Awards & Achievements
Millicent Fawcett was granted an Honorary LLD by St. Andrew’s University in 1905.
She became Dame Millicent Fawcett in 1924 after getting the Grand Cross of the Order of the British Empire.
The Fawcett Library, which is known for its collection on feminism and suffrage movement especially that of Great Britain is named after Millicent Garrett Fawcett.
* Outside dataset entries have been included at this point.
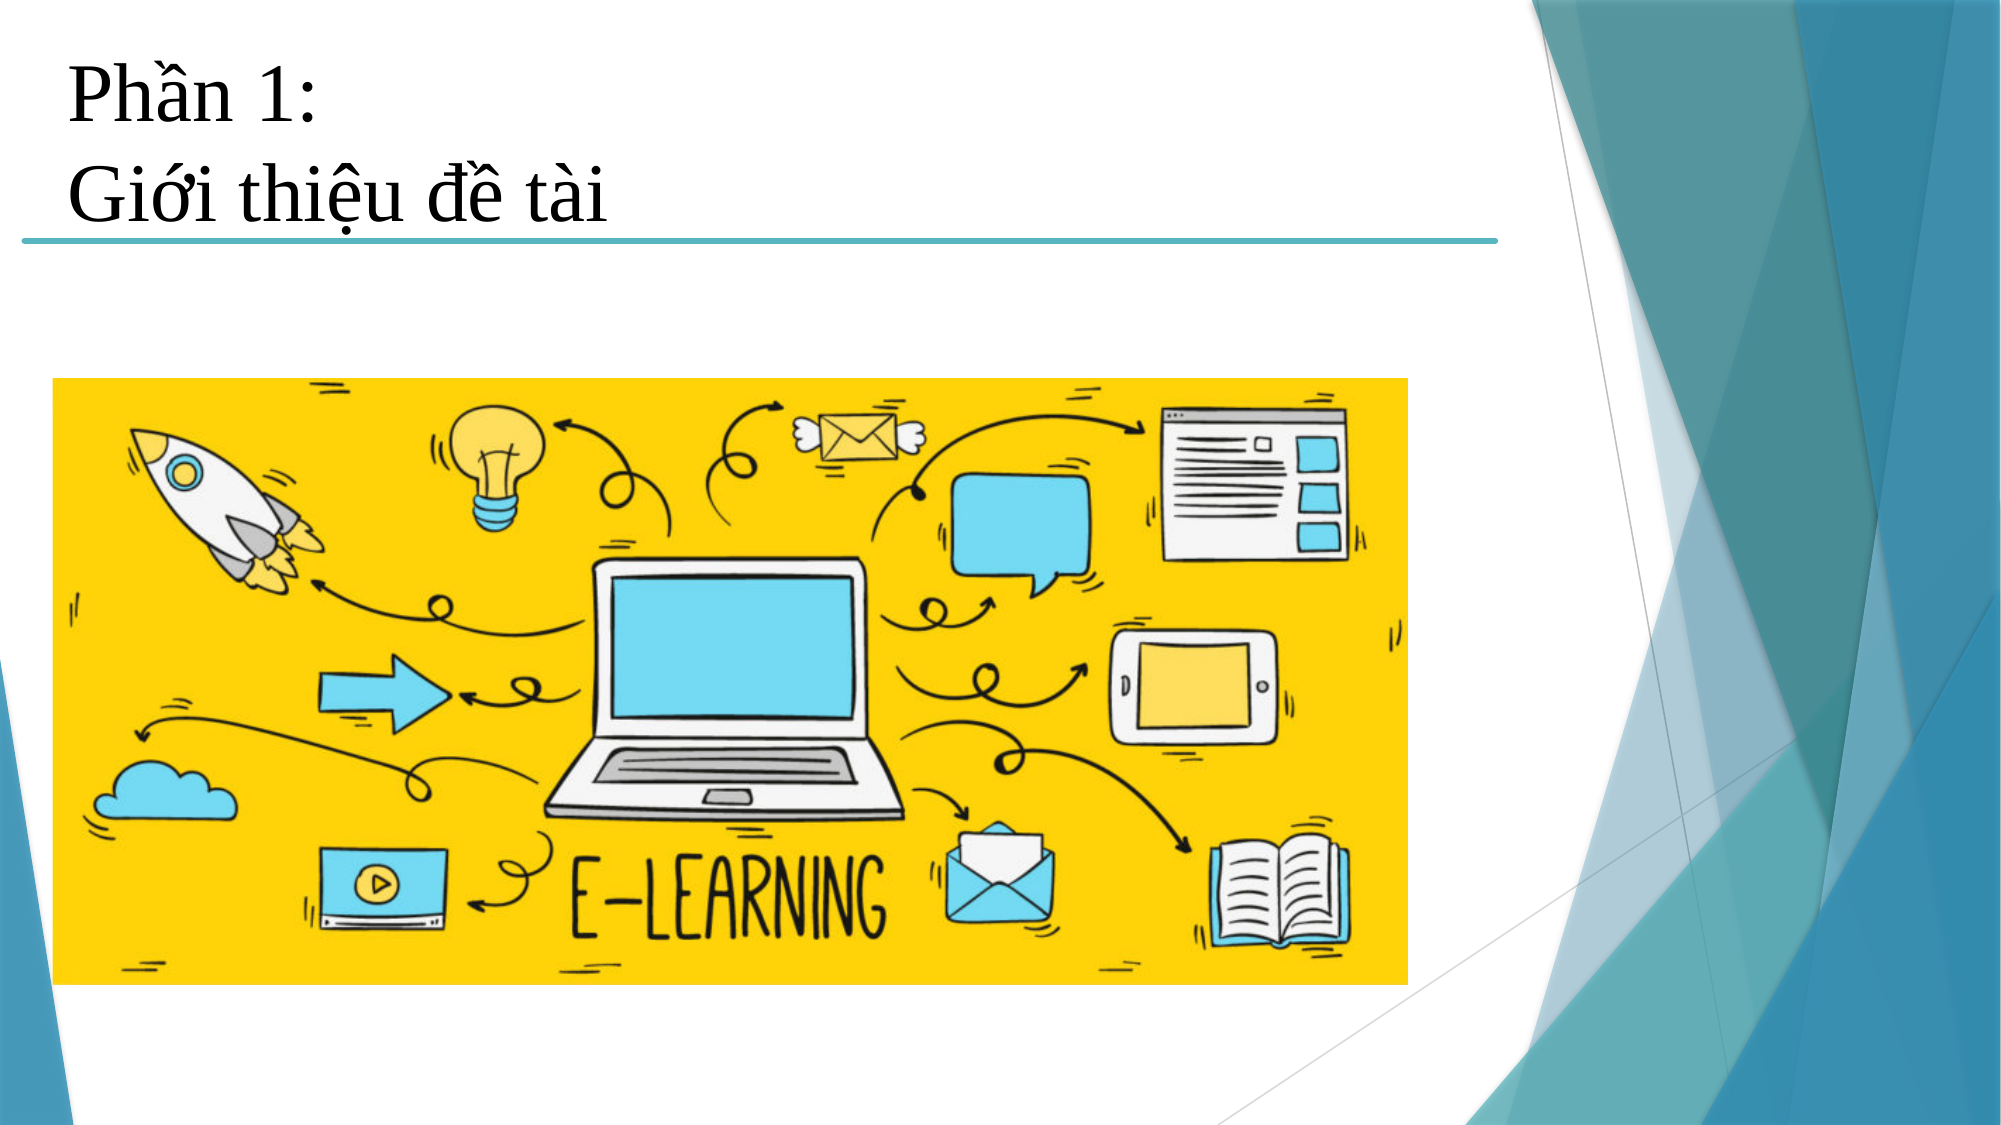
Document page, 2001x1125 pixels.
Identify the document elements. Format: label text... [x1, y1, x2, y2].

picture [52, 378, 1409, 985]
text_box Phần 1: Giới thiệu đề tài [52, 31, 1495, 163]
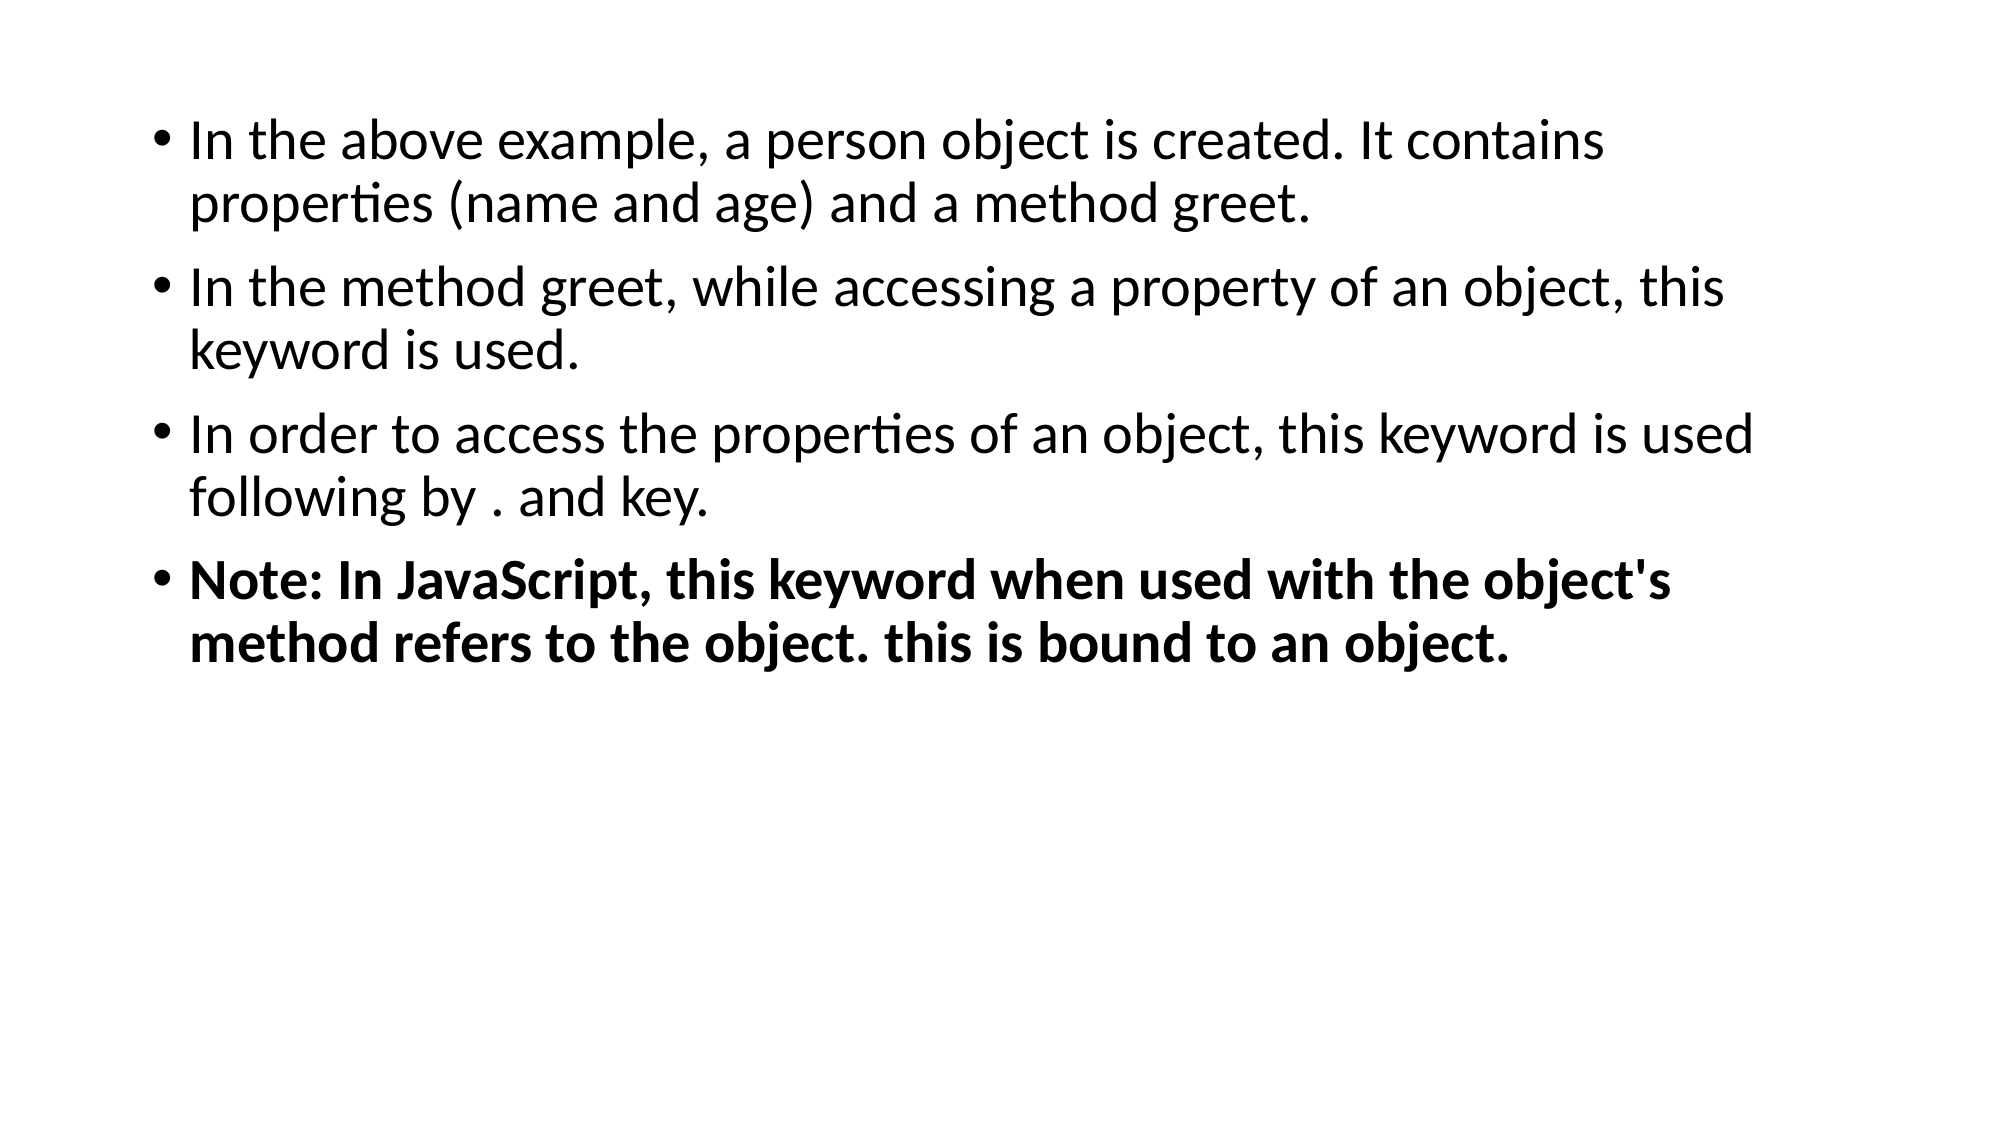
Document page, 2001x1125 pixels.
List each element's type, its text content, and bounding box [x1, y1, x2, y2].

list In the above example, a person object is created. It contains properties (name and age) and a method greet. In the method greet, while accessing a property of an object, this keyword is used. In order to access the properties of an object, this keyword is used following by . and key. Note: In JavaScript, this keyword when used with the object's method refers to the object. this is bound to an object. [137, 101, 1863, 1014]
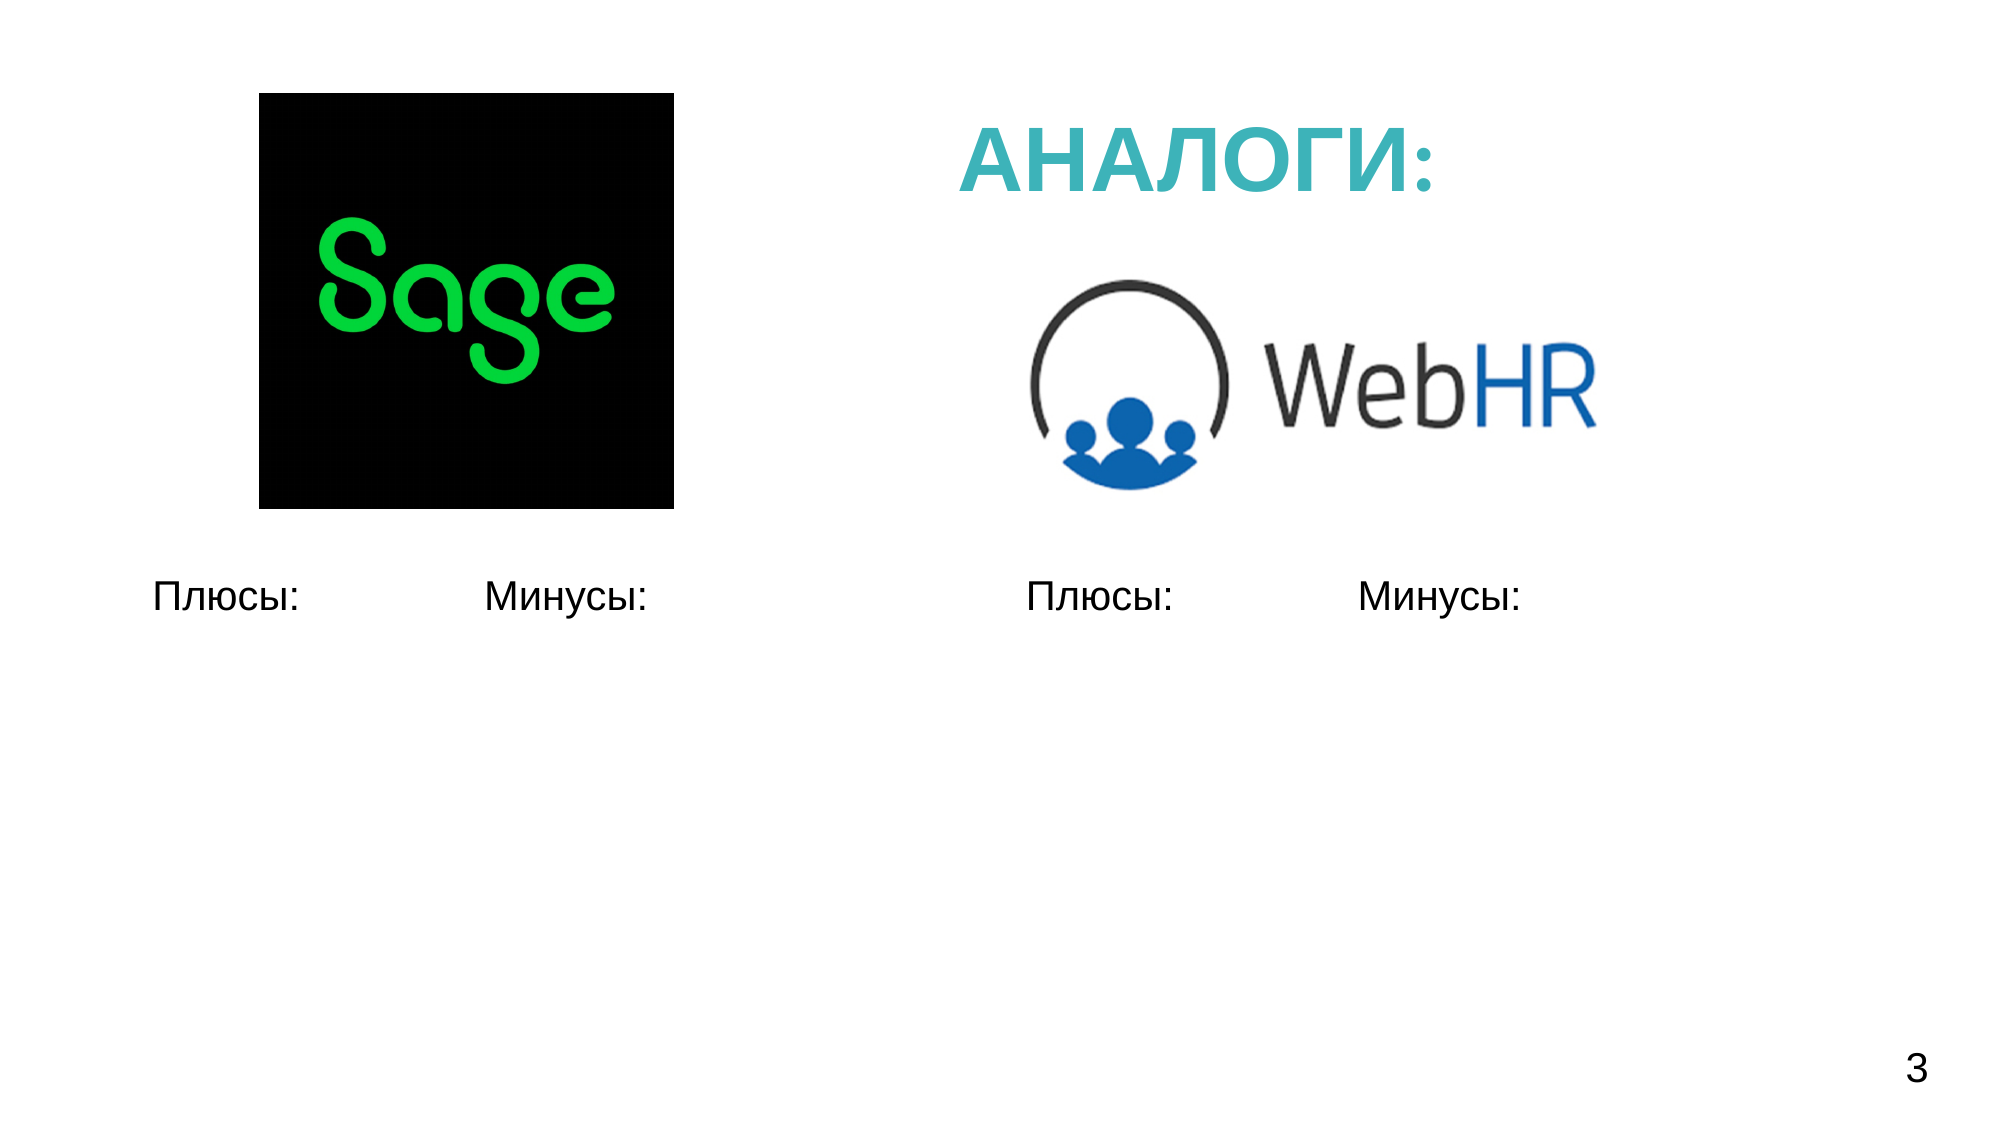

Her memories are preserved in the form of Fawcett Society and Millicent Fawcett Hall, constructed in 1929 in Westminster as a place to discuss women issues. It is now under the drama department of the Westminster School as a 150 seat studio theatre.
Personal Life & Legacy
In 1967, Millicent got married to Henry Fawcett who worked at the Cambridge University as an economics professor and was a radical politician.
The couple had a daughter in Philippa Fawcett, who later worked as a tutor at the Birkbeck Literary and Scientific Institution.
Her husband Henry Fawcett passed away in 1884. After his death, she spent her remaining life working for women suffrage.
She passed away in London on August 5, 1929.